O OLHO BURRO por Neuza Machado
“Mas
o olho burro tudo vê, e registra (...)”. O teórico da literatura de
orientação fenomenológica, neste início de século e de milênio, não
poderá desprestigiar as expressões ficcionais que o “incomodam”. Por que
“olho burro”? Será que este “olho burro” representa o olhar do primeiro
narrador, um ser híbrido, resultante do cruzamento entre o telúrico e o
espetaculoso, aquele representante dos narradores que vêem em demasia?
Mas, a realidade ficcional do século XX e início do século XXI está ali a
exigir-lhe (ao narrador da primeira fase ficcional) um cenário
grandioso para apresentação do personagem mítico que se aproxima. Então,
quem tem consciência desse “olho burro” é o segundo narrador,
possivelmente, narrador de um terceiro narrador, o qual intui, por sua
vez, uma possível quarta chave (imaterial), propiciadora de uma insólita
condução para o quarto cogito, onde se percebe o Tempo Espiritual.

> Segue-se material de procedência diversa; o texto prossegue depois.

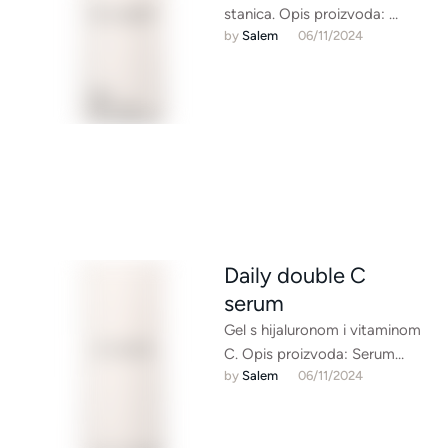
stanica. Opis proizvoda:
by 
Salem
06/11/2024
Snažan ućvršćujući koncentrat
za aktivnu regeneraciju
stanica Prirodni epidermalni
čimbenici …
Daily double C
serum
Gel s hijaluronom i vitaminom
C. Opis proizvoda: Serum
by 
Salem
06/11/2024
vitamina C za učvršćen i
ravnomjeran izgled kože
Mikroenkapsulirani …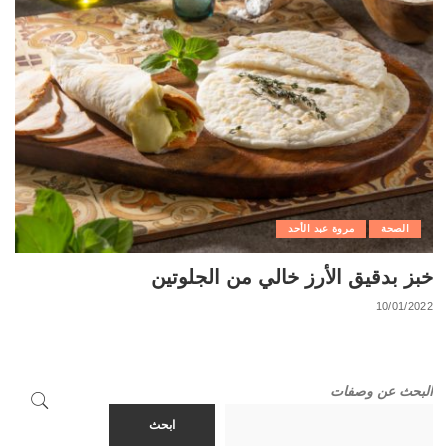
الصحة
مروة عبد الأحد
خبز بدقيق الأرز خالي من الجلوتين
10/01/2022
البحث عن وصفات
ابحث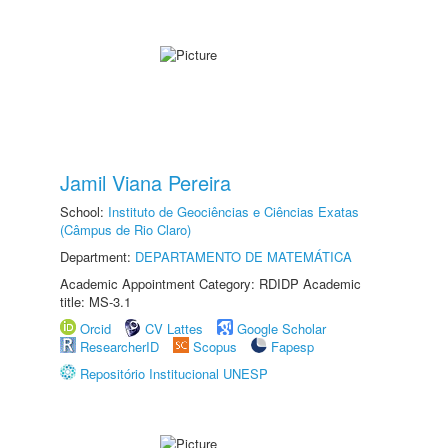
Jamil Viana Pereira
School:
Instituto de Geociências e Ciências Exatas
(Câmpus de Rio Claro)
Department:
DEPARTAMENTO DE MATEMÁTICA
Academic Appointment Category: RDIDP Academic
title: MS-3.1
Orcid
CV Lattes
Google Scholar
ResearcherID
Scopus
Fapesp
Repositório Institucional UNESP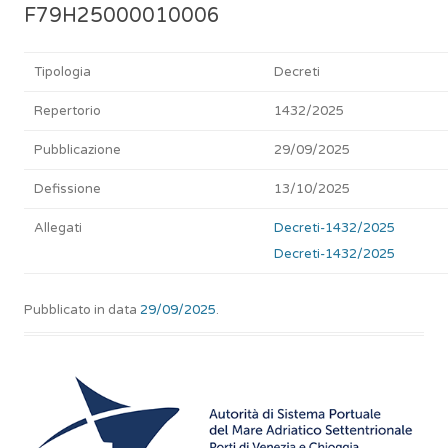
F79H25000010006
Tipologia
Decreti
Repertorio
1432/2025
Pubblicazione
29/09/2025
Defissione
13/10/2025
Allegati
Decreti-1432/2025
Decreti-1432/2025
Pubblicato in data
29/09/2025
.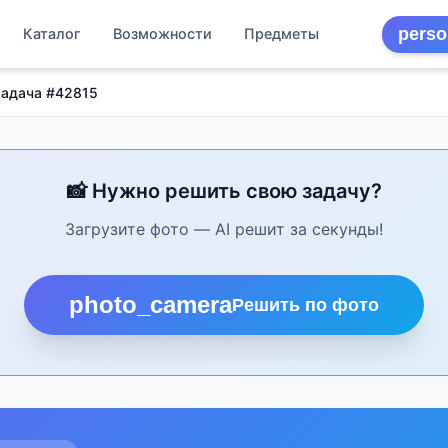
perso
Каталог
Возможности
Предметы
Задача #42815
📸 Нужно решить свою задачу?
Загрузите фото — AI решит за секунды!
photo_camera
Решить по фото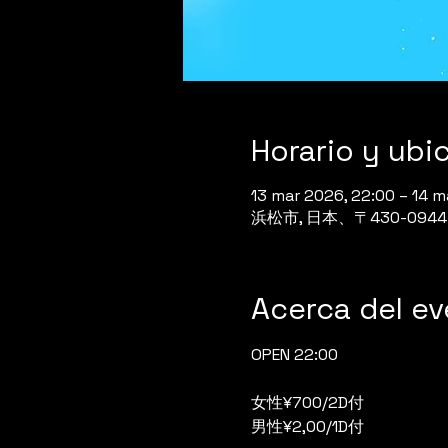
Horario y ubi
13 mar 2026, 22:00 – 14 m
浜松市, 日本、〒430-0
Acerca del e
OPEN 22:00
女性¥700/2D付
男性¥2,00/1D付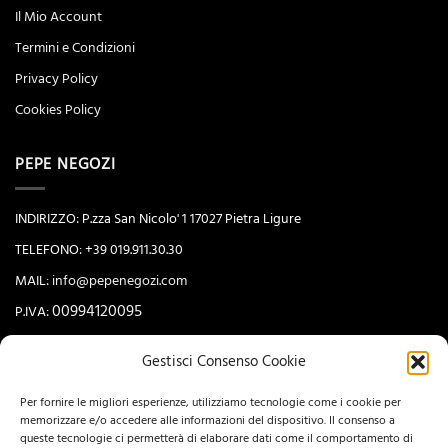
Il Mio Account
Termini e Condizioni
Privacy Policy
Cookies Policy
PEPE NEGOZI
INDIRIZZO: P.zza San Nicolo' 1 17027 Pietra Ligure
TELEFONO: +39 019.911.30.30
MAIL:
info@pepenegozi.com
00994120095
P.IVA:
Gestisci Consenso Cookie
NEWSLETTER
Per fornire le migliori esperienze, utilizziamo tecnologie come i cookie per
memorizzare e/o accedere alle informazioni del dispositivo. Il consenso a
queste tecnologie ci permetterà di elaborare dati come il comportamento di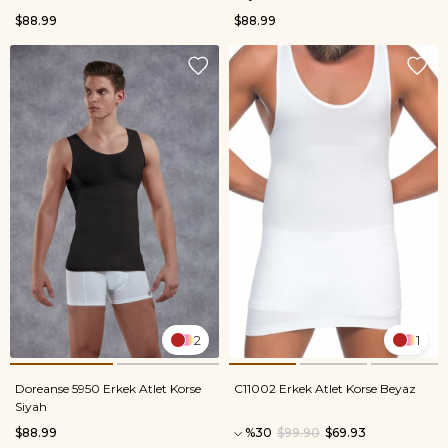
$88.99
$88.99
2
1
Doreanse 5950 Erkek Atlet Korse
C11002 Erkek Atlet Korse Beyaz
Siyah
$88.99
%30
$99.90
$69.93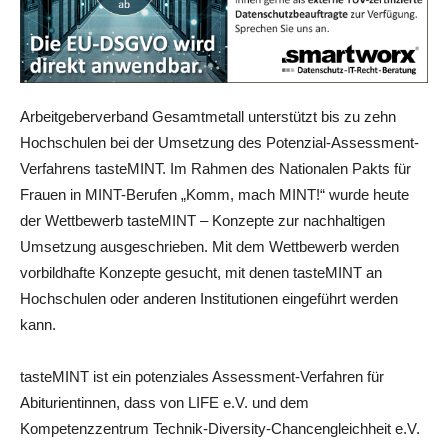
Arbeitgeberverband Gesamtmetall unterstützt bis zu zehn
Hochschulen bei der Umsetzung des Potenzial-Assessment-
Verfahrens tasteMINT. Im Rahmen des Nationalen Pakts für
Frauen in MINT-Berufen „Komm, mach MINT!“ wurde heute
der Wettbewerb tasteMINT – Konzepte zur nachhaltigen
Umsetzung ausgeschrieben. Mit dem Wettbewerb werden
vorbildhafte Konzepte gesucht, mit denen tasteMINT an
Hochschulen oder anderen Institutionen eingeführt werden
kann.
tasteMINT ist ein potenziales Assessment-Verfahren für
Abiturientinnen, dass von LIFE e.V. und dem
Kompetenzzentrum Technik-Diversity-Chancengleichheit e.V.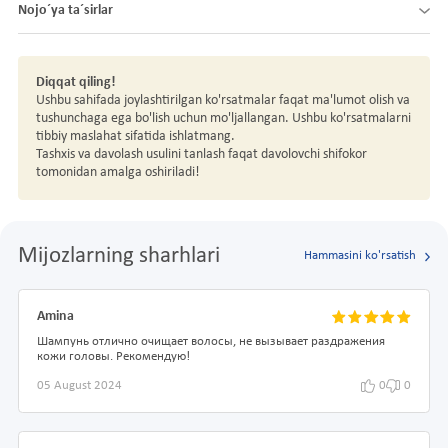
Nojo´ya ta´sirlar
Diqqat qiling!
Ushbu sahifada joylashtirilgan ko'rsatmalar faqat ma'lumot olish va
tushunchaga ega bo'lish uchun mo'ljallangan. Ushbu ko'rsatmalarni
tibbiy maslahat sifatida ishlatmang.
Tashxis va davolash usulini tanlash faqat davolovchi shifokor
tomonidan amalga oshiriladi!
Mijozlarning sharhlari
Hammasini ko'rsatish
Amina
Шампунь отлично очищает волосы, не вызывает раздражения
кожи головы. Рекомендую!
05 August 2024
0
0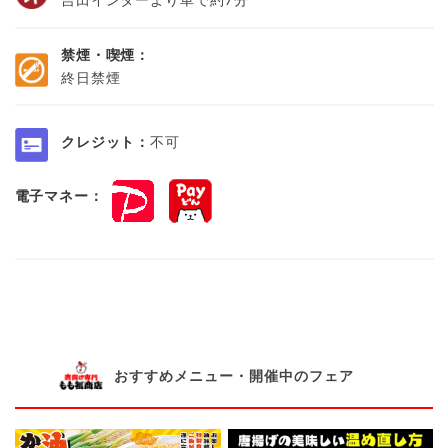
禁煙・喫煙：
終日禁煙
クレジット：
不可
電子マネー：
おすすめメニュー・開催中のフェア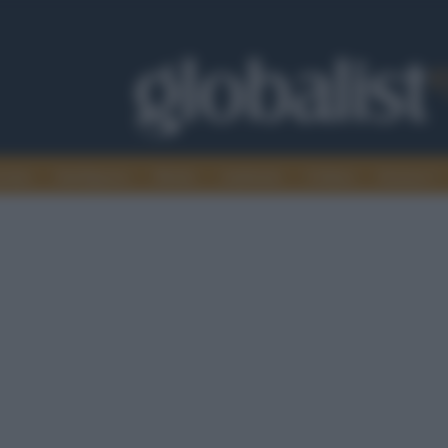
omia
Intelligence
Media
Ambiente
Cultura
Scienza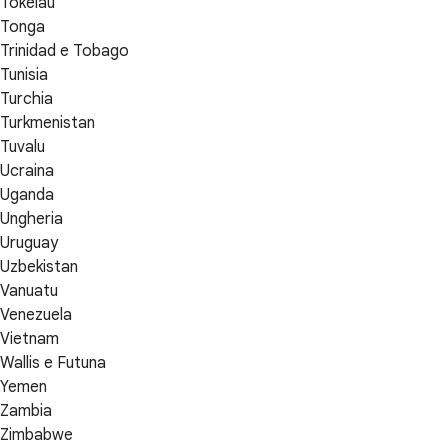
Tokelau
Tonga
Trinidad e Tobago
Tunisia
Turchia
Turkmenistan
Tuvalu
Ucraina
Uganda
Ungheria
Uruguay
Uzbekistan
Vanuatu
Venezuela
Vietnam
Wallis e Futuna
Yemen
Zambia
Zimbabwe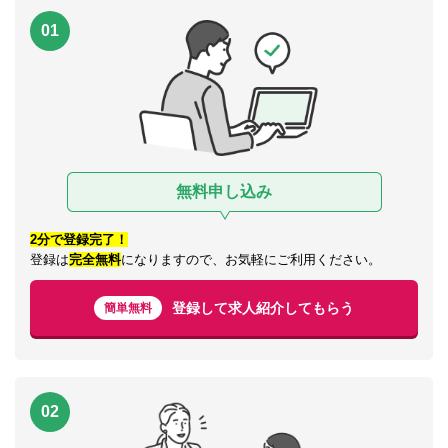
01
無料申し込み
2分で登録完了！
登録は
完全無料
になりますので、お気軽にご利用ください。
登録して求人紹介してもらう
簡単無料
02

(Esse terceiro narrador se encontra muito bem camuflado nas tramas
ficcionais do romance, nesses primeiros capítulos da narrativa). Ou será
que “olho burro” representa outra expressão já conhecida, ou seja, “dar
com os burros n’água”, o que, em outras palavras, significaria a perda
momentânea do poder narrativo singular, exclusivo da ficção
paradigmática. O olho do escritor-artista paradigmático não “registra”,
recria a realidade que o cerca. No entanto, continuo aqui a resistir às
assertivas ficcionais rogelianas. Se me atenho à idéia de uma afirmação
diferenciada, consciente da capacidade criativa do escritor, infiro que o
“olhar” esclarecido, intelectual, do segundo narrador, acompanha por
sua vez a perspectiva visual do primeiro narrador. O “olho burro tudo
vê, e registra ele-mesmo” a aproximação de Paxiúba, “remando silencioso e
feroz pela face da manhã, no luxo de frente do porto do Laurie Costa”,
criativamente secundado pelo olhar talentoso do escritor ficcional da
pós-modernidade. Os narradores sintagmáticos não possuem tal visão
diferenciada. Assim, o “olho burro”, explícito na narrativa rogeliana,
sublinearmente e paradoxalmente, se transforma em “olho inteligente”, se
for avaliado pelo ponto de vista do crítico fenomenológico. Por meio de
um narrar paradoxal, o incomum ficcionista de O Amante das Amazonas revelou (revela e revelará), aos “incomodados” leitores de seu romance, a indiscutível qualidade de sua ficção.